Section 9. Special Appointments. The Board of Directors shall appoint such committees, officers, and employees as may, in the opinion of the Board, be useful or convenient in carrying out the program and handling of the affairs of the Association.

 

ARTICLE X: USE OF ASSOCIATION FACILITIES

Use of the Association facilities shall be limited to members in good standing, their families and guests.

 

ARTICLE XI: AMENDMENTS

These By-Laws may be altered, changed, or amended by vote of an absolute majority of members in good standing, in the manner hereinabove provided for the consideration of propositions submitted to the members for approval.
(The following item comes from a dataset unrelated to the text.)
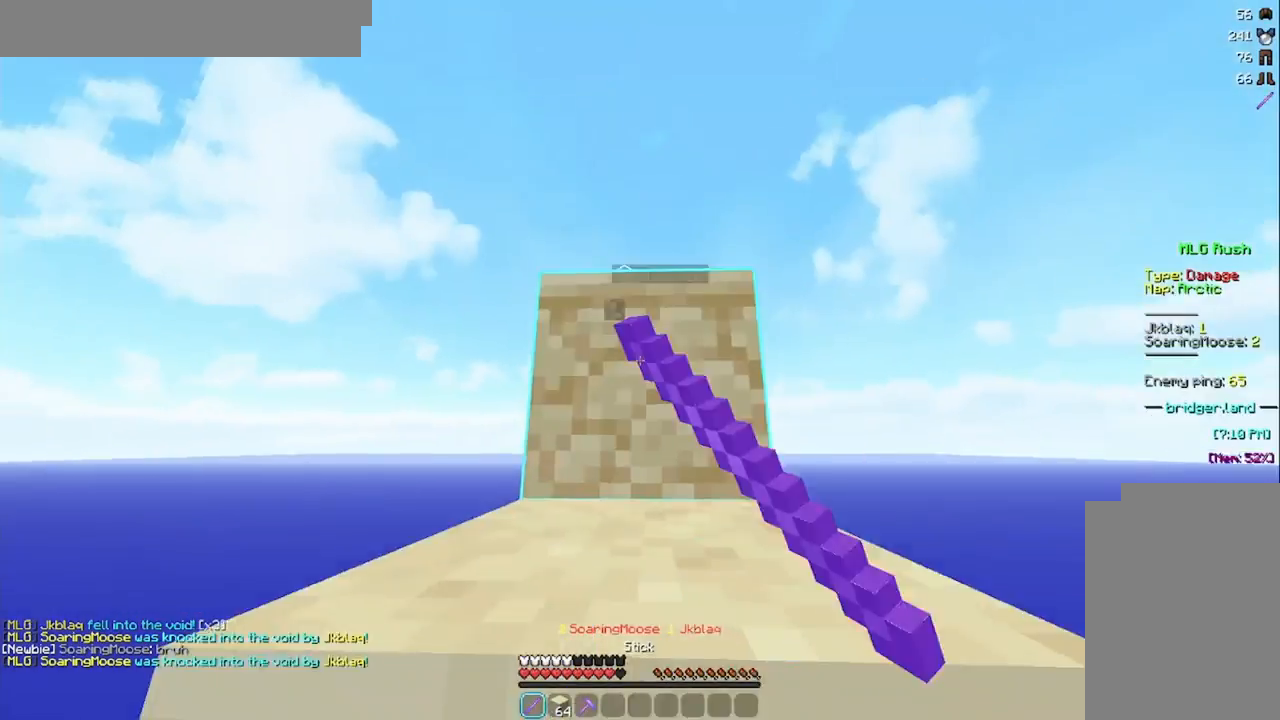
{"keys": ["space", "w"], "mouse": ["left"], "events": [[125, "mouse_right", "down"], [167, "mouse_right", "up"], [250, "mouse_left", "down"], [292, "mouse_left", "up"], [334, "mouse_left", "down"], [375, "mouse_left", "up"], [417, "mouse_left", "down"], [459, "mouse_left", "up"], [500, "mouse_left", "down"]]}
The By-Laws may also be altered, changed or amended from time to time by majority vote by the Board of Directors at a regular meeting or a special meeting, called for the purpose, provided Article I, XI, and VIII Section 7, hereof may not be so amended, altered, or changed.

 


ARTICLE XII: INDEMNIFICATION

It is in the best interest of the Association and its members to indemnify, or purchase indemnity insurance for, members of the Board of Directors who is/are or is/are threatened to be made a defendant or a respondent in a proceeding because the person is or was a Director of the Association.

 

Section 1. Members of the Board of Directors of the Association be indemnified by the Association to the fullest extent that a non­profit corporation may be or is required to grant indemnification under Texas law if the Director(s) is/are, or is/are threatened to be made a named defendant or respondent in a proceeding, if it is determined that the Director conducted him or herself in good faith and reasonably believed that his or her conduct was in the Association best interest.

 

Section 2. The Association may purchase and maintain insurance, at its expense, to protect itself and any such Director, Officer, employee, agent or person against any such expense, liability or loss, whether or not the Association would have the power to indemnify him against such expenses, liability or loss under Texas law.

 

ARTICLE XIII: LATE FEES

Section 1. The Association will implement a late charge of $10 for the annual Kona Kai Homeowners Association dues and a $10 late charge for the annual maintenance fees. The dues and maintenance fees are due and payable at the first of January each year. The late fees will be assessed directly after the annual meeting each year."